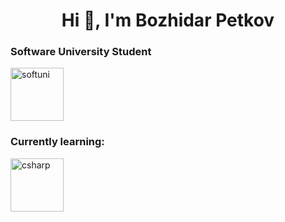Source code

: <h1 align="center">Hi 👋, I'm Bozhidar Petkov</h1>
<h3 align="left">Software University Student</h3>
<a href="https://softuni.bg/" target="_blank" rel="noreferrer"> <img src="https://upload.wikimedia.org/wikipedia/commons/7/76/Logo_Software_University_%28SoftUni%29_-_blue.png" alt="softuni" width="85" height="85"/> </a>
<h3 align="left">Currently learning:</h3>
<a href="https://softuni.bg/modules/58/csharp-advanced-september-2023/1418" target="_blank" rel="noreferrer"> <img src="https://upload.wikimedia.org/wikipedia/commons/b/bd/Logo_C_sharp.svg" alt="csharp" width="85" height="85"/> </a>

- - - -

- [EXERCISE]: Reproduce all of the data above verbatim, line for line, but omit any pictures.

- [RESPONSE FOR THIS EXERCISE]:
Source code

: <h1 align="center">Hi 👋, I'm Bozhidar Petkov</h1>
<h3 align="left">Software University Student</h3>
<a href="https://softuni.bg/" target="_blank" rel="noreferrer"> <img src="https://upload.wikimedia.org/wikipedia/commons/7/76/Logo_Software_University_%28SoftUni%29_-_blue.png" alt="softuni" width="85" height="85"/> </a>
<h3 align="left">Currently learning:</h3>
<a href="https://softuni.bg/modules/58/csharp-advanced-september-2023/1418" target="_blank" rel="noreferrer"> <img src="https://upload.wikimedia.org/wikipedia/commons/b/bd/Logo_C_sharp.svg" alt="csharp" width="85" height="85"/> </a>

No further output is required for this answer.